It seemed to David that two tiny fists were pounding against his breast, where the picture lay.

"Yes, I must go," he said. "I have quite made up my mind to that. I must go."


CHAPTER XV

Ten days after that night when he had gone into the mystery-room at the Château, David and Father Roland clasped hands in a final farewell at White Porcupine House, on the Cochrane River, 270 miles from God's Lake. It was something more than a hand-shake. The Missioner made no effort to speak in these last moments. His team was ready for the return drive and he had drawn his travelling hood close about his face. In his own heart he believed that David would never return. He would go back to civilization, probably next autumn, and in time he would forget. As he said, on their last day before reaching the Cochrane, David's going was like taking a part of his heart away. He blinked now, as he dropped David's hand—blinked and turned his eyes. And David's voice had an odd break in it. He knew what the Missioner was thinking.

"I'll come back, mon Père," he called after him, as Father Roland broke away and went toward Mukoki and the dogs. "I'll come back next year!"

Father Roland did not look back until they were started. Then he turned and waved a mittened hand. Mukoki heard the sob in his throat. David tried to call a last word to him, but his voice choked. He, too, waved a hand. He had not known that there were friendships like this between men, and as the Missioner trailed steadily away from him, growing smaller and smaller against the dark rim of the distant forest, he felt a sudden fear and a great loneliness—a fear that, in spite of himself, they would not meet again, and the loneliness that comes to a man when he sees a world widening between himself and the one friend he has on earth. His one friend. The man who had saved him from himself, who had pointed out the way for him, who had made him fight. More than a friend; a father. He did not stop the broken sound that came to his lips. A low whine answered it, and he looked down at Baree, huddled in the snow within a yard of his feet. "My god and master," Baree's eyes said, as they looked up at him, "I am here." It was as if David had heard the words. He held out a hand and Baree came to him, his great wolfish body aquiver with joy. After all, he was not alone.

A short distance from him the Indian who was to take him over to Fond du Lac, on Lake Athabasca, was waiting with his dogs and sledge. He was a Sarcee, one of the last of an almost extinct tribe, so old that his hair was of a shaggy white, and he was so thin that he looked like a famine-stricken Hindu. "He has lived so long that no one knows his age," Father Roland had said, "and he is the best trailer between Hudson's Bay and the Peace." His name was Upso-Gee (the Snow Fox), and the Missioner had bargained with him for a hundred dollars to take David from White Porcupine House to Fond du Lac, three hundred miles farther northwest. He cracked his long caribou-gut whip to remind David that he was ready. David had said good-bye to the factor and the clerk at the Company store and there was no longer an excuse to detain him. They struck out across a small lake. Five minutes later he looked back. Father Roland, not much more than a speck on the white plain now, was about to disappear in the forest. It seemed to David that he had stopped, and again he waved his hand, though human eyes could not have seen the movement over that distance.

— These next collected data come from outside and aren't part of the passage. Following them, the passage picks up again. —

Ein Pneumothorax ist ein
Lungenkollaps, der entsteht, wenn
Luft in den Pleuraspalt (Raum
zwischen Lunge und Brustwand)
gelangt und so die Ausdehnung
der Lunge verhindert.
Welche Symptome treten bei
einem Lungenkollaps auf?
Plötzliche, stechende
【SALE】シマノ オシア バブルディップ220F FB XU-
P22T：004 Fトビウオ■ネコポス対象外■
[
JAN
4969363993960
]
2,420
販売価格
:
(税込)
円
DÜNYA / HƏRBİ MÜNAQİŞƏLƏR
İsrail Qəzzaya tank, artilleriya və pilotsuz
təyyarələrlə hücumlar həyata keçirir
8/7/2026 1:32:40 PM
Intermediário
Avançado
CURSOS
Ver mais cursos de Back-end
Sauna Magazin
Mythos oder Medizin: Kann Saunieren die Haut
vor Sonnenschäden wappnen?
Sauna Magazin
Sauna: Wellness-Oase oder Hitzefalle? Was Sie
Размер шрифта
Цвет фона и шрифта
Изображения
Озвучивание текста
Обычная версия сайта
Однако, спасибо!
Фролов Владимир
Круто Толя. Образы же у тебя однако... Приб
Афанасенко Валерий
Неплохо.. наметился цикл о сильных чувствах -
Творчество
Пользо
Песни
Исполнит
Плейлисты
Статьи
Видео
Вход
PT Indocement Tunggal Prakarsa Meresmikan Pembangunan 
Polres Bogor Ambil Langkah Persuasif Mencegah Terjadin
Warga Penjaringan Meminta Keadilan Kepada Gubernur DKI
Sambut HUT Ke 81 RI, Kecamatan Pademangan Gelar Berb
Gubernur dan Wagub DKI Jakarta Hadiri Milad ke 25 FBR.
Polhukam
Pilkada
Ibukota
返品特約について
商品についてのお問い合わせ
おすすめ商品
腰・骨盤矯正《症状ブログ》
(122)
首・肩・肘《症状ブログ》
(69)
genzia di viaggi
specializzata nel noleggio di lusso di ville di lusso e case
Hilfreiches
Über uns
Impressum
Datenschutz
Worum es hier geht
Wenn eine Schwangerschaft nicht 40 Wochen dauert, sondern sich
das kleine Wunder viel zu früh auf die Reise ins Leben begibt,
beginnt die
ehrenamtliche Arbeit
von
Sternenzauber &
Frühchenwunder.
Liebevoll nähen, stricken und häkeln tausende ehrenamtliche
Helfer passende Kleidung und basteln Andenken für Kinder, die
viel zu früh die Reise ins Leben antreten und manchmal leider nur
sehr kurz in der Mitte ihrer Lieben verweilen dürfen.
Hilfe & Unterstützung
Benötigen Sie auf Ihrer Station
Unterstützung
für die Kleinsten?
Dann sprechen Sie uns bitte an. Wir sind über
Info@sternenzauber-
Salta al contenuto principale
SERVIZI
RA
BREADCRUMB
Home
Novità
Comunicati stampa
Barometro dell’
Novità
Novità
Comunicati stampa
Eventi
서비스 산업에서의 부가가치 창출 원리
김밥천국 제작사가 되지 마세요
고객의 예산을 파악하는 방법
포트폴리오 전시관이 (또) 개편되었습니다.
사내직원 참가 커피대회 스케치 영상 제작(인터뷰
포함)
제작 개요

Not until that night, when David sat alone beside his campfire, did he begin to realize fully the vastness of this adventure into which he had plunged. The Snow Fox was dead asleep and it was horribly lonely. It was a dark night, too, with the shivering wailing of a restless wind in the tree tops; the sort of night that makes loneliness grow until it is like some kind of a monster inside, choking off one's breath. And on Upso-Gee's tepee, with the firelight dancing on it, there was painted in red a grotesque fiend with horns—a medicine man, or devil chaser; and this devil chaser grinned in a bloodthirsty manner at David as he sat near the fire, as if gloating over some dreadful fate that awaited him. It was lonely. Even Baree seemed to sense his master's oppression, for he had laid his head between David's feet, and was as still as if asleep. A long way off David could hear the howling of a wolf and it reminded him shiveringly of the lead-dog's howl that night before Tavish's cabin. It was like the death cry that comes from a dog's throat; and where the forest gloom mingled with the firelight he saw a phantom shadow—in the morning he found that it was a spruce bough, broken and hanging down—that made him think again of Tavish swinging in the moonlight. His thoughts bore upon him deeply and with foreboding. And he asked himself questions—questions which were not new, but which came to him to-night with a new and deeper significance. He believed that Father Roland would have gasped in amazement and that he would have held up his hands in incredulity had he known the truth of this astonishing adventure of his. An astonishing adventure—nothing less. To find a girl. A girl he had never seen, who might be in another part of the world, when he had got to the end of his journey—or married. And if he found her, what would he say? What would he do? Why did he want to find her? "God alone knows," he said aloud, borne down under his gloom, and went to bed.